In the face of a historical antipathy deepened by the tea party movement, chief executives in Alabama, Nevada and Michigan among other states are proposing increases this year to address shortfalls or to spend more on faltering schools and infrastructure. They advocate higher levies on businesses, tobacco, alcohol and gasoline, in some cases casting the increases as user fees.

The governors are at a crossroads. They are choosing between the path of Gov. Sam Brownback in Kansas, who has refused to change course even after tax cuts provoked furious opposition, and that of Alabama's Robert Bentley, who has said the state's perennially precarious budget has reached the breaking point.

“I don't want to raise taxes, but I also know that we need to pay our debts,” Bentley said in an interview. “We don't have any choice.”

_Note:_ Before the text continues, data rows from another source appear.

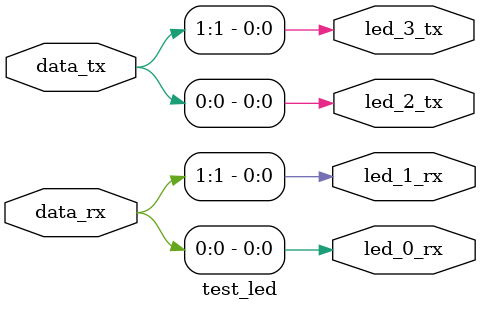
<source format=v>
`timescale 1ns / 1ps

module test_led(
    input wire [7:0] data_rx,
    input wire [7:0] data_tx,
    output wire led_0_rx,
    output wire led_1_rx,
    output wire led_2_tx,
    output wire led_3_tx
    );
    assign {led_0_rx, led_1_rx, led_2_tx, led_3_tx} =
            {data_rx[0], data_rx[1], data_tx[0], data_tx[1]};
endmodule

</source>
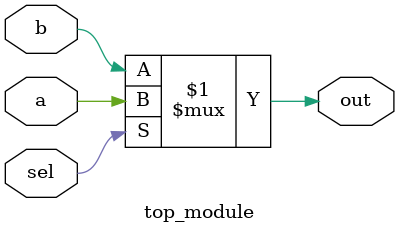
<source format=v>
module top_module( 
    input a, b, sel,
    output out ); 
   assign out= (sel? a :b);
endmodule

</source>
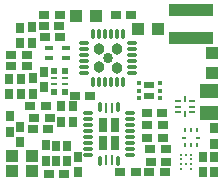
<source format=gtp>
G04 DipTrace 2.4.0.2*
%INQiUSBCharger.gtp*%
%MOMM*%
%ADD42R,0.7X0.9*%
%ADD43R,1.1X1.0*%
%ADD44R,0.9X0.7*%
%ADD45R,1.0X1.1*%
%ADD46R,3.7X0.98*%
%ADD49R,0.5X0.525*%
%ADD50R,0.5X0.25*%
%ADD52R,0.7X0.45*%
%ADD53R,1.5X1.3*%
%ADD55R,0.325X0.3*%
%ADD56R,0.95X0.613*%
%ADD59O,0.28X1.0*%
%ADD60O,1.0X0.28*%
%ADD62O,0.85X0.86*%
%ADD63O,0.96X0.973*%
%ADD67C,0.25*%
%ADD70R,0.25X0.5*%
%ADD72R,0.25X0.4*%
%ADD73R,0.45X0.25*%
%FSLAX53Y53*%
G04*
G71*
G90*
G75*
G01*
%LNTopPaste*%
%LPD*%
D42*
X13542Y20595D3*
Y19295D3*
D43*
X14477Y12732D3*
X12777D3*
X14455Y14071D3*
X12755D3*
D44*
X24477Y14598D3*
X25777D3*
X24489Y13568D3*
X25789D3*
D42*
X12548Y20568D3*
Y19268D3*
D44*
X24212Y16639D3*
X25512D3*
X23225Y12648D3*
X21925D3*
D42*
X14519Y20624D3*
Y19324D3*
X17452Y14912D3*
Y13612D3*
X18358Y12677D3*
Y13977D3*
D44*
X17198Y12559D3*
X15898D3*
D42*
X15612Y14950D3*
Y13650D3*
X16524Y14926D3*
Y13626D3*
D44*
X24232Y15577D3*
X25532D3*
X22870Y26015D3*
X21570D3*
X24381Y12646D3*
X25681D3*
D43*
X25143Y24798D3*
X23443D3*
D44*
X16777Y25053D3*
X15477D3*
D43*
X19876Y25856D3*
X18176D3*
D44*
X14640Y17282D3*
X15940D3*
D42*
X16952Y16958D3*
Y18258D3*
D45*
X29669Y22745D3*
Y21045D3*
D42*
X29859Y16373D3*
Y15073D3*
X29845Y12685D3*
Y13985D3*
X13479Y16525D3*
Y15225D3*
D44*
X14009Y22635D3*
X12709D3*
X13998Y21637D3*
X12698D3*
D46*
X27893Y24021D3*
Y26391D3*
D42*
X12563Y17407D3*
Y16107D3*
D44*
X24179Y17701D3*
X25479D3*
D42*
X15473Y21169D3*
Y19869D3*
X17887Y18238D3*
Y16938D3*
D44*
X15609Y18250D3*
X14309D3*
X15837Y16303D3*
X14537D3*
X16807Y25996D3*
X15507D3*
D49*
X16313Y21273D3*
D50*
Y20633D3*
Y20133D3*
D49*
Y19498D3*
X17213D3*
D50*
Y20133D3*
Y20633D3*
D49*
Y21273D3*
D52*
X15865Y23164D3*
Y22364D3*
X17365D3*
Y23164D3*
D44*
X15554Y24102D3*
X16854D3*
D42*
X14432Y24948D3*
Y23648D3*
X28940Y12686D3*
Y13986D3*
D53*
X29479Y17658D3*
Y19558D3*
D44*
X19386Y19148D3*
X18086D3*
D42*
X13413Y23593D3*
Y24893D3*
D55*
X23474Y20227D3*
Y19577D3*
Y18927D3*
X25304D3*
Y19577D3*
Y20227D3*
D56*
X24389Y20043D3*
Y19111D3*
G36*
X20123Y16061D2*
X20809D1*
Y17261D1*
X20123D1*
Y16061D1*
G37*
G36*
X21109D2*
X21833D1*
Y17261D1*
X21109D1*
Y16061D1*
G37*
G36*
X21118Y14561D2*
X21833D1*
Y15761D1*
X21118D1*
Y14561D1*
G37*
G36*
X20123D2*
X20823D1*
Y15761D1*
X20123D1*
Y14561D1*
G37*
G36*
X20634Y17661D2*
X20803D1*
Y18551D1*
X20634D1*
Y17661D1*
G37*
G36*
X21123Y17665D2*
X21293D1*
Y18551D1*
X21123D1*
Y17665D1*
G37*
G36*
Y13271D2*
X21293D1*
Y14161D1*
X21123D1*
Y13271D1*
G37*
G36*
X20634D2*
X20803D1*
Y14161D1*
X20634D1*
Y13271D1*
G37*
D59*
X21713Y13661D3*
X20213D3*
D60*
X19213Y14161D3*
Y14661D3*
Y15161D3*
Y15661D3*
Y16161D3*
Y16661D3*
Y17161D3*
Y17661D3*
D59*
X20213Y18161D3*
X21713D3*
D60*
X22713Y17661D3*
Y17161D3*
Y16661D3*
Y16161D3*
Y15661D3*
Y15161D3*
Y14661D3*
Y14161D3*
D62*
X20876Y22327D3*
D63*
X20138Y23100D3*
X20128Y21537D3*
X21671Y23091D3*
X21681Y21534D3*
D60*
X18848Y23574D3*
Y23074D3*
Y22574D3*
Y22074D3*
Y21574D3*
Y21074D3*
D59*
X19648Y20274D3*
X20148D3*
X20648D3*
X21148D3*
X21648D3*
X22148D3*
D60*
X22948Y21074D3*
Y21574D3*
Y22074D3*
Y22574D3*
Y23074D3*
Y23574D3*
D59*
X22148Y24374D3*
X21648D3*
X21148D3*
X20648D3*
X20148D3*
X19648D3*
D67*
X27084Y12967D3*
X27884D3*
X27084Y13367D3*
X27484D3*
X27884D3*
X27084Y13767D3*
X27884D3*
X27084Y14167D3*
X27484D3*
X27884D3*
D50*
X27996Y17729D3*
Y18229D3*
Y18729D3*
D70*
X27396Y18829D3*
D50*
X26796Y18729D3*
Y18229D3*
Y17729D3*
D70*
X27396Y17629D3*
D72*
X28440Y16205D3*
X27940D3*
X27440D3*
D73*
X27365Y15600D3*
D72*
X27440Y14995D3*
X27940D3*
X28440D3*
D73*
X28515Y15600D3*
M02*

</source>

Governors in about 10 states, many led by Republicans, are proposing increases this year, said Brian Sigritz, director of state fiscal studies for the National Association of State Budget Officers in Washington. Several plans involve raising fuel taxes to pay for crumbling roads and bridges, while Republicans including John Kasich in Ohio and Maine's Paul LePage want higher sales or other levies to offset income-tax cuts. The burden of such taxes falls more heavily on the poor, who spend a larger proportion of their income.

In Nevada, two-term Republican Gov. Brian Sandoval has proposed $1.1 billion in new or continued business, tobacco and other taxes to pay for education and initiatives such as expanding full-day kindergarten.

He said he has no choice with a shortfall caused by declining mining and gambling revenue, as well as a need to spend more on an education system that has the worst high-school graduation rate in the U.S.

His proposal has drawn opposition from Republican officials such as Treasurer Dan Schwartz, who said voters rejected two similar proposals in November and that Sandoval has “divorced” himself from state Republicans.

Sandoval said there are Republicans who support his plan, and that business leaders want better-educated workers.